Their conversation was not especially journalistic, however, and would never be confused with the crisp interrogations of a typical Washington Sunday show.
It was less a news-making interview with a prominent public official than a display of the sort of easy authenticity that at least one of Biden’s potential rivals—indeed the putative frontrunner in the Democratic race—finds it exceedingly difficult to master.
In a comedy bit before Biden walked on—premised on how different presidential candidates could one-up Donald Trump’s “Make America Great Again” baseball cap—Colbert showed a photoshopped image of Hillary Clinton wearing a blank white cap.
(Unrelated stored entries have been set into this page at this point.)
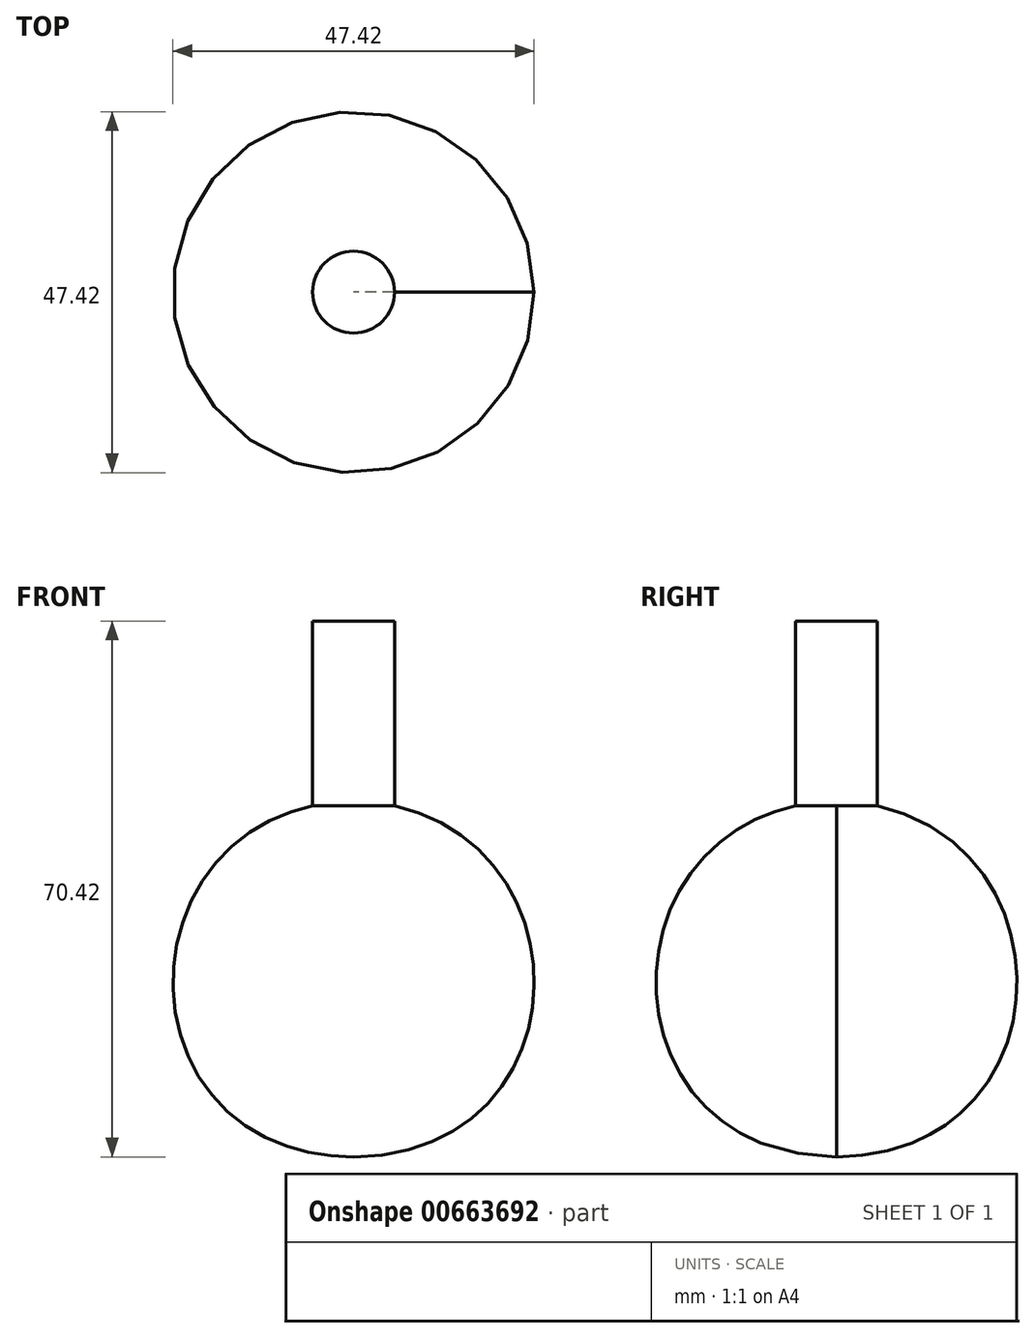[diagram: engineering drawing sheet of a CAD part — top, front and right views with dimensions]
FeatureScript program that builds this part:
annotation { "Feature Type Name" : "Feature", "Feature Type Description" : "" }
export const myFeature = defineFeature(function(context is Context, id is Id, definition is map)
    precondition{}
    {
        {
            var Q0;
            Q0=qCreatedBy(makeId("Front.planeOp"),FACE);
            var sketch = newSketch(context, id + "F0", { "sketchPlane" : qUnion([Q0])});
            skLineSegment(sketch, "E0", {"start": v(0, 22.95) * mm, "end": v(0, -23.87) * mm});
            skFitSpline(sketch, "E1", {"points": [v(0, 22.95) * mm, v(0, -23.87) * mm], "startDerivative": vector(93.74, -3.32) * mm, "endDerivative": vector(-95.96, -1.1) * mm});
            skLineSegment(sketch, "E2", {"start": v(0, 22.95) * mm, "end": v(0, 46.55) * mm});
            skLineSegment(sketch, "E3", {"start": v(5.38, 22.28) * mm, "end": v(5.38, 46.55) * mm});
            skLineSegment(sketch, "E4", {"start": v(0, 46.55) * mm, "end": v(5.38, 46.55) * mm});
            skSolve(sketch);
        }
        {
            var Q0;
            Q0=makeQuery(id+"F0.imprint","IMPRINT",FACE,{"disambiguationData":[TD([[makeQuery(id+"F0.imprint","IMPRINT",EDGE,{"derivedFrom":sQuery(id+"F0.wireOp",EDGE,"E0")}),1.0]])]});
            var Q1;
            Q1=sQuery(id+"F0.wireOp",EDGE,"E0");
            revolve(context, id + "F1", {"entities" : qUnion([Q0]), "axis" : qUnion([Q1]), "revolveType" : RevolveType.FULL});
        }
        {
            var Q0;
            {var subQ0=sQuery(id+"F0.wireOp",EDGE,"E2");Q0=makeQuery(id+"F0.imprint","IMPRINT",FACE,{"disambiguationData":[TD([[makeQuery(id+"F0.imprint","IMPRINT",EDGE,{"derivedFrom":subQ0}),-1.0]])]});}
            var Q1;
            Q1=sQuery(id+"F0.wireOp",EDGE,"E2");
            revolve(context, id + "F2", {"operationType" : NewBodyOperationType.ADD, "entities" : qUnion([Q0]), "axis" : qUnion([Q1]), "revolveType" : RevolveType.FULL});
        }
    });
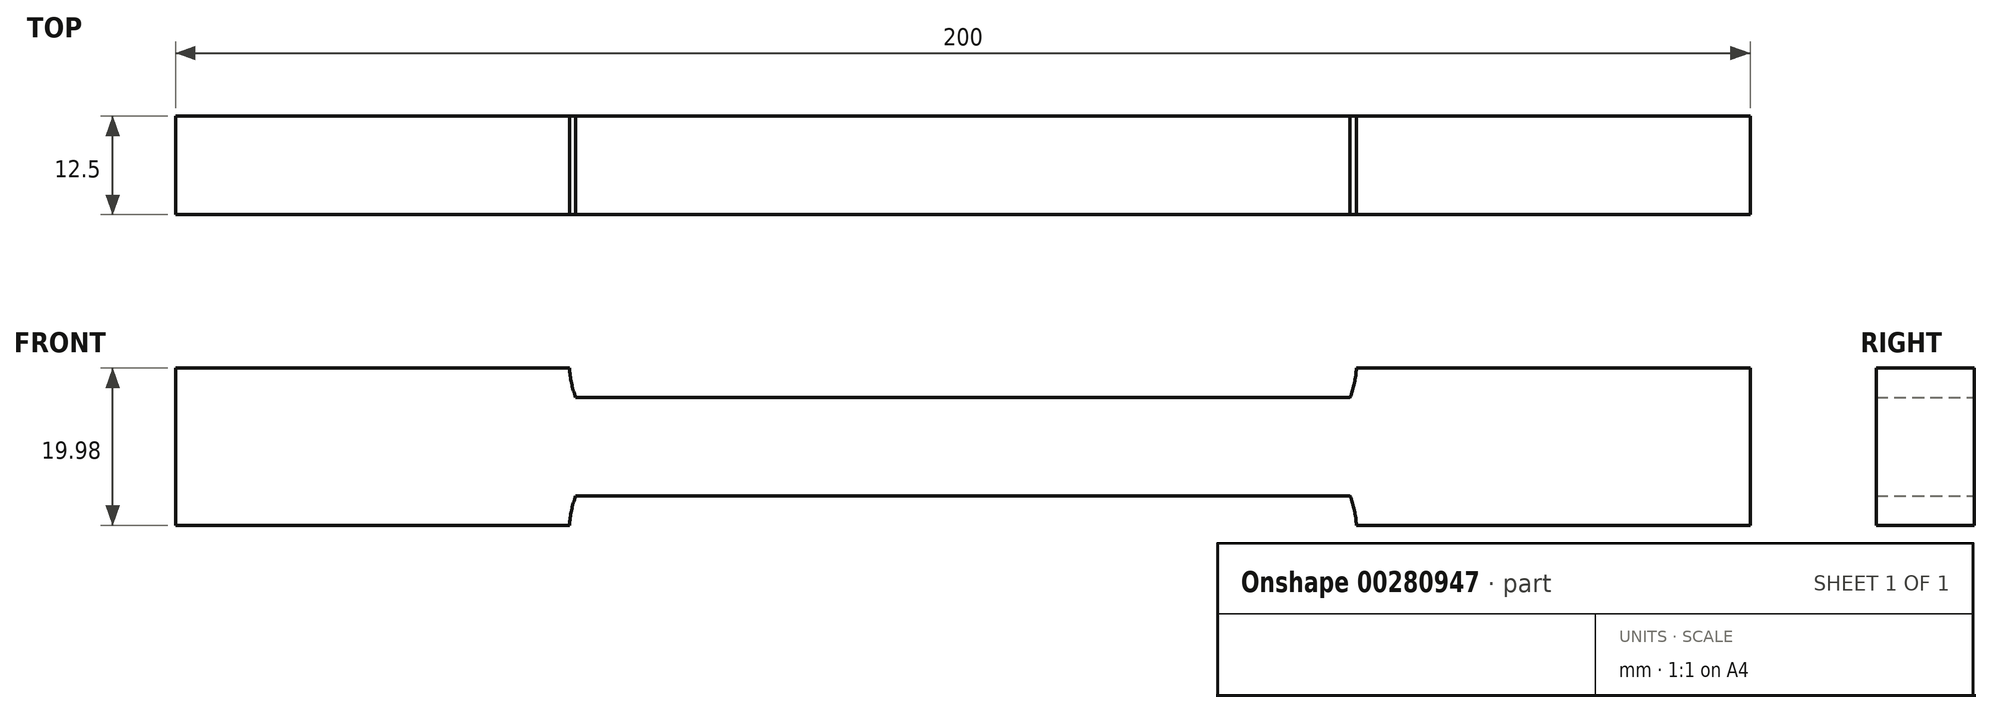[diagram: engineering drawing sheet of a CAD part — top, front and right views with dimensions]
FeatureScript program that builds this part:
annotation { "Feature Type Name" : "Feature", "Feature Type Description" : "" }
export const myFeature = defineFeature(function(context is Context, id is Id, definition is map)
    precondition{}
    {
        {
            var Q0;
            Q0=qCreatedBy(makeId("Front.planeOp"),FACE);
            var sketch = newSketch(context, id + "F0", { "sketchPlane" : qUnion([Q0])});
            skLineSegment(sketch, "E0", {"start": v(0, 6.25) * mm, "end": v(49.18, 6.25) * mm});
            skArc(sketch, "E1", {"start": v(49.18, 6.25) * mm, "mid": v(49.73, 8.1) * mm, "end": v(49.99, 10) * mm});
            skLineSegment(sketch, "E2", {"start": v(49.99, 10) * mm, "end": v(100, 10) * mm});
            skLineSegment(sketch, "E3", {"start": v(100, 10) * mm, "end": v(100, 0) * mm});
            skLineSegment(sketch, "E4.MirrorCS", {"start": v(0, -6.25) * mm, "end": v(49.18, -6.25) * mm});
            skLineSegment(sketch, "E5.MirrorCS", {"start": v(100, -10) * mm, "end": v(100, 0) * mm});
            skLineSegment(sketch, "E6.MirrorCS", {"start": v(49.99, -10) * mm, "end": v(100, -10) * mm});
            skArc(sketch, "E7.MirrorCS", {"start": v(49.18, -6.25) * mm, "mid": v(49.73, -8.1) * mm, "end": v(49.99, -10) * mm});
            skArc(sketch, "E8.MirrorCS", {"start": v(-49.18, -6.25) * mm, "mid": v(-49.73, -8.1) * mm, "end": v(-49.99, -10) * mm});
            skLineSegment(sketch, "E9.MirrorCS", {"start": v(-49.99, -10) * mm, "end": v(-100, -10) * mm});
            skLineSegment(sketch, "E10.MirrorCS", {"start": v(0, 6.25) * mm, "end": v(-49.18, 6.25) * mm});
            skArc(sketch, "E11.MirrorCS", {"start": v(-49.18, 6.25) * mm, "mid": v(-49.73, 8.1) * mm, "end": v(-49.99, 10) * mm});
            skLineSegment(sketch, "E12.MirrorCS", {"start": v(-49.99, 10) * mm, "end": v(-100, 10) * mm});
            skLineSegment(sketch, "E13.MirrorCS", {"start": v(-100, -10) * mm, "end": v(-100, 0) * mm});
            skLineSegment(sketch, "E14.MirrorCS", {"start": v(-100, 10) * mm, "end": v(-100, 0) * mm});
            skLineSegment(sketch, "E15.MirrorCS", {"start": v(0, -6.25) * mm, "end": v(-49.18, -6.25) * mm});
            skSolve(sketch);
        }
        {
            var Q0;
            Q0 = qSketchRegion(id + "F0", true);
            extrude(context, id + "F1", {"entities" : qUnion([Q0]), "endBound" : BoundingType.SYMMETRIC, "depth" : 12.5 * mm});
        }
    });
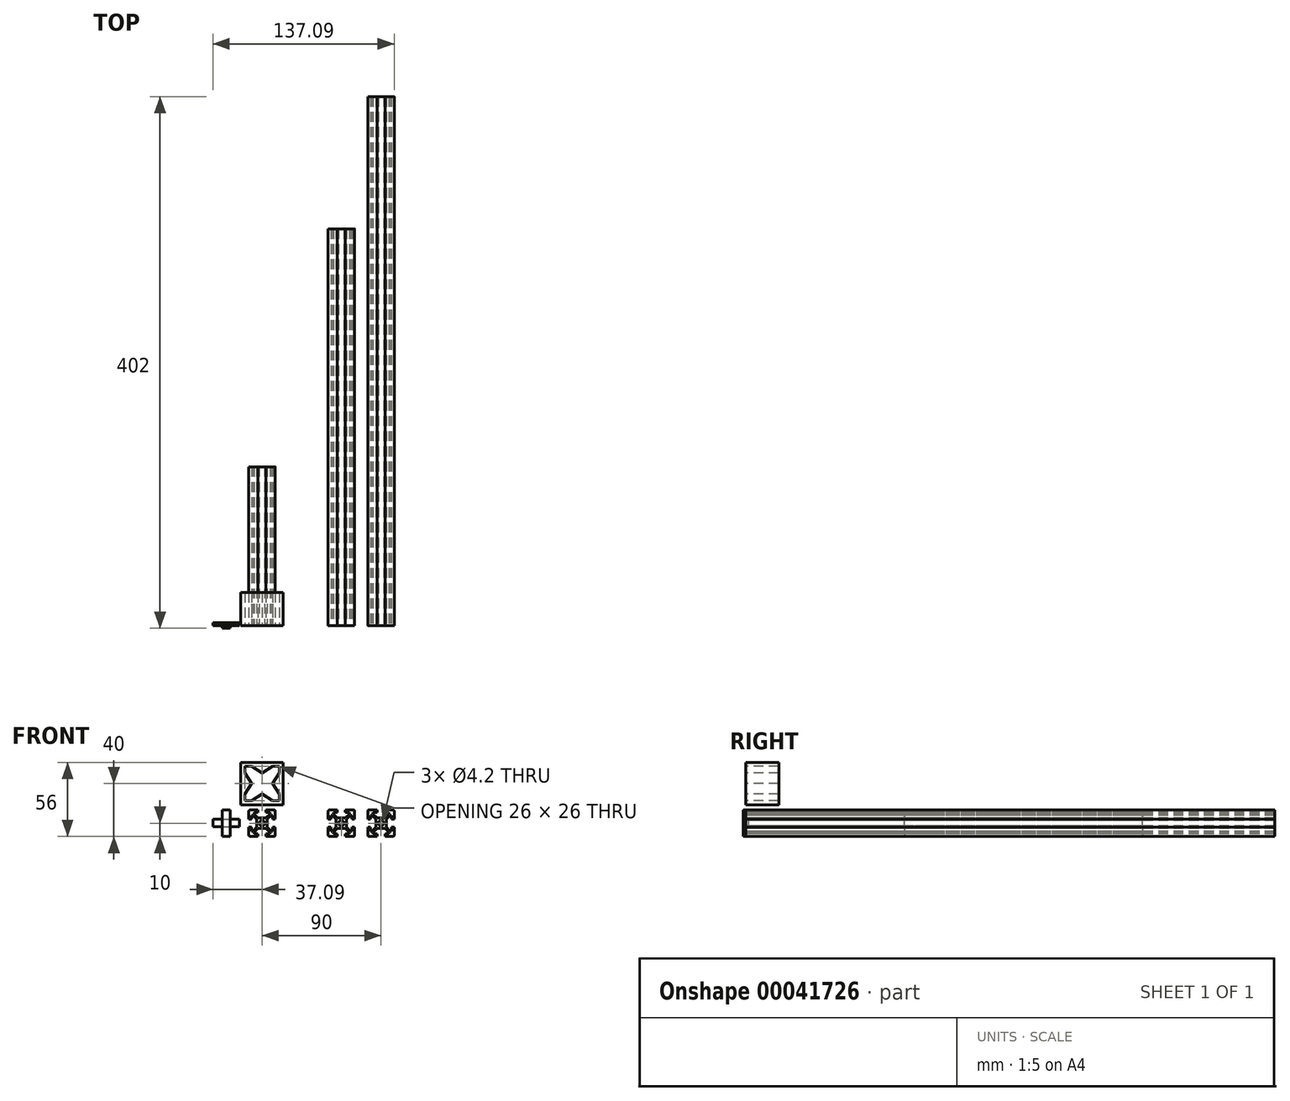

She has a hat that “completely explains her email scandal,” Colbert joked, “but unfortunately she erased it.”
As the interview with Biden got rolling, Colbert, a devout Roman Catholic who has taught Sunday school, prompted the vice president to discuss the role of faith in his life.
Biden said he gets an “enormous sense of solace” from the rituals and beliefs of his religion, although sometimes keeping his faith is a challenge in the face of adversity.
“I go to Mass and I’m able to be just alone, even in a crowd,” Biden told Colbert. “It’s just a place you can go.”
Colbert noted the obvious—that life can be hard.
“My mom had an expression: What’s the use of being Irish if you don’t know your life is going to break your heart,” he told Biden, while Biden—whose first wife and young daughter were killed 43 years ago in an automobile accident that grievously injured his sons Beau and Hunter—pointed out that his interviewer was himself no stranger to devastating tragedy.
When the 51-year-old Colbert was 10—exactly 41 years ago on September 11, two years after the then-30-year-old Biden lost half his family—Colbert’s physician-father and two of his school-age brothers died in a plane crash during an attempted landing in Charlotte, North Carolina.
“I marvel at the ability of people who absorb hurt and just get back up,” Biden said. “You’re one of them, old buddy. Losing your dad when you’re a kid... It’s like asking what made your mother do it every day?”
Colbert chimed in: “She had to take care of me.”
At which the vice president offered a rare moment of levity: “I imagine that would be a hell of a job.”
Colbert, his eyes nearly unblinking as he gazed into the vice president’s with a somber expression, leaned forward behind his fake cherry wood desk, occasionally touching one of Biden’s hands resting on the desk top, and urged his guest to enter the Democratic nomination race.
“I don’t think any man or woman should run for president unless, number one, they know exactly why they would want to be president, and two, they can look at folks out there and say, ‘I promise you have my whole heart, my whole soul, my energy, and my passion,’” Biden replied.
“And, and, I’d be lying if I said that I knew I was there. I’m being completely honest. Nobody has a right in my view to seek that office unless they are willing to give it 110 percent of who they are.”
Colbert ended the interview by urging his guest to run.
“It’s going to be emotional for a lot of people if you don’t run,” he told Biden. “Your example of suffering and service is something that would be sorely missed in the race.”